I shrugged again. "I'm just guessing. It was a very one-sided conversation."

"Terrific," Duke said. "You're a real big help, you know that?"

Beck looked out at the ocean. "So he took an urgent call on his cell and then he locked up and left. That's all you can tell us?"

"I didn't see him lock up," I said. "And I didn't see him leave. He was still on the phone when I came out."

"Obviously he locked up," Beck said. "And obviously he left. Everything was perfectly normal this morning."

I said nothing. Beck turned through ninety degrees and faced east. The wind came off the sea and flattened his clothes against him. His trouser legs flapped like flags. He moved his feet, scuffing the soles of his shoes against the grit, like he was trying to get warm.

"We don't need this now," he said. "We really don't need this. We've got a big weekend coming up."

I said nothing. They turned around together and headed back to the house and left me there, alone.

I was tired, but I wasn't going to get any rest. That was clear. There was bustle in the air and the routine I had seen on the previous two nights was all shot to hell. There was no food in the kitchen. No dinner. The cook wasn't there. I heard people moving in the hallway. Duke came into the kitchen and walked straight past me and went out the back door. He was carrying a blue Nike sports bag. I followed him out and stood and watched from the corner of the house and saw him go into the second garage. Five minutes later he backed the black Lincoln out and drove off in it. He had changed the plates. When I had seen it in the middle of the night it had six-digit Maine plates on it. Now it was showing a seven-digit New York number. I went back inside and looked for coffee. I found the machine, but I couldn't find any filter papers. I settled for a glass of water instead. I was halfway through drinking it when Beck came in. He was carrying a sports bag, too. The way it hung from its handles and the noise it made when it bumped against his leg told me it was full of heavy metal. Guns, probably, maybe two of them.

"Get the Cadillac," he said. "Right now. Pick me up at the front."

He took the keys out of his pocket and dropped them on the table in front of me. Then he crouched down and unzipped his bag and came out with two New York license plates and a screwdriver. Handed them to me.
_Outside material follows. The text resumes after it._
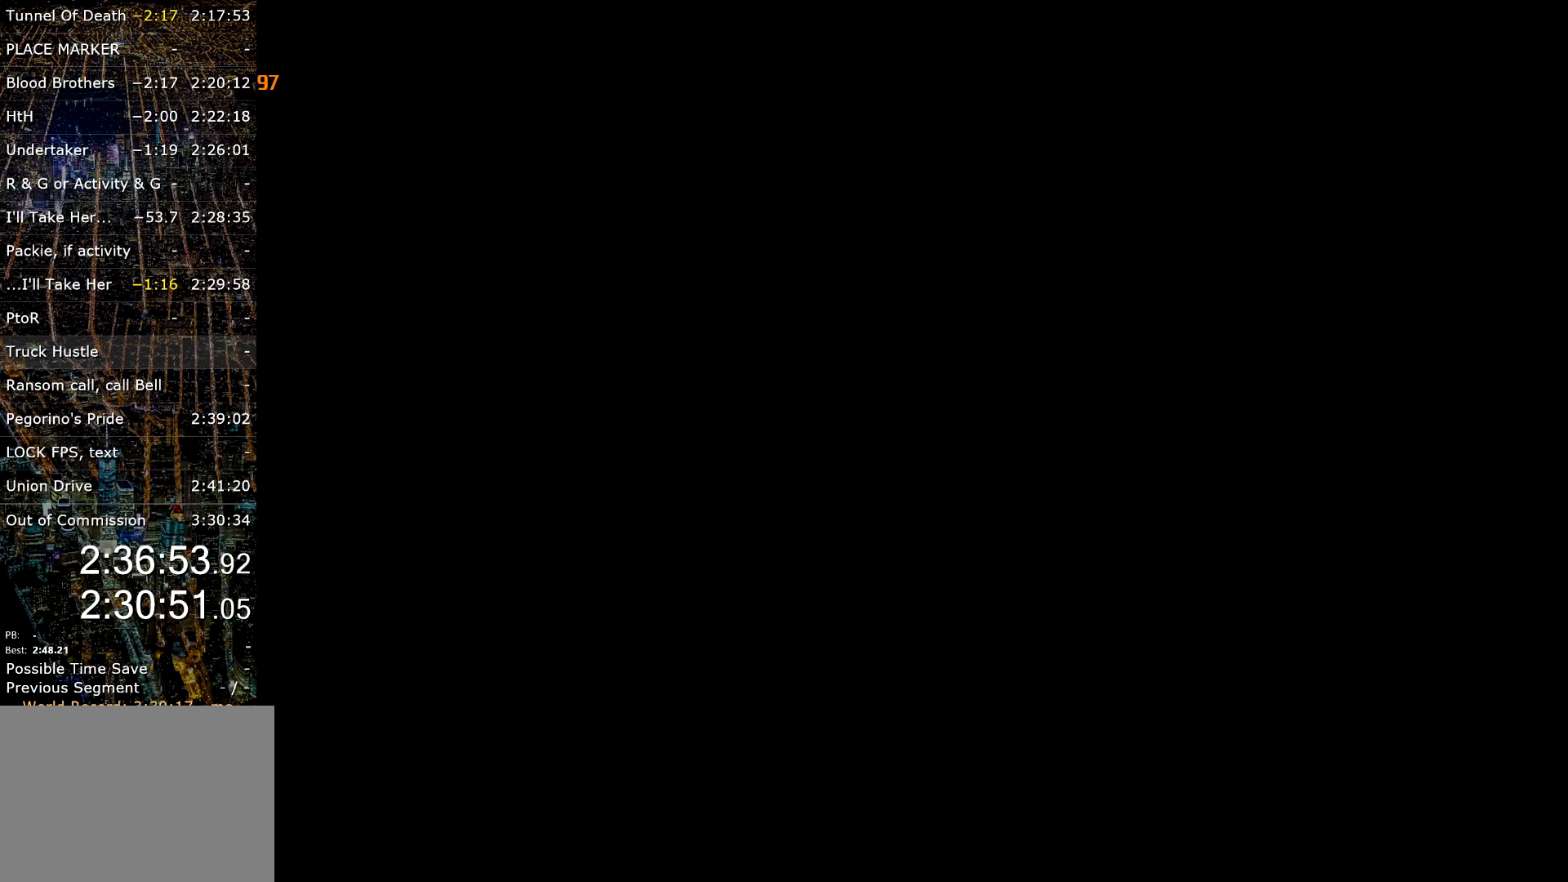
{"keys": [], "mouse": [], "events": []}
"Put these on it first," he said.

I saw guns in the bag. Two Heckler amp; Koch MP5Ks, short and fat and black with big bulbous molded handles. Futuristic, like movie props.

"Where are we going?" I said.

"We're following Duke down to Hartford, Connecticut," he said. "We've got some business there, remember?"

He zipped the bag and stood up and carried it back out into the hallway. I sat still for a second. Then I raised my glass of water and toasted the blank wall in front of me.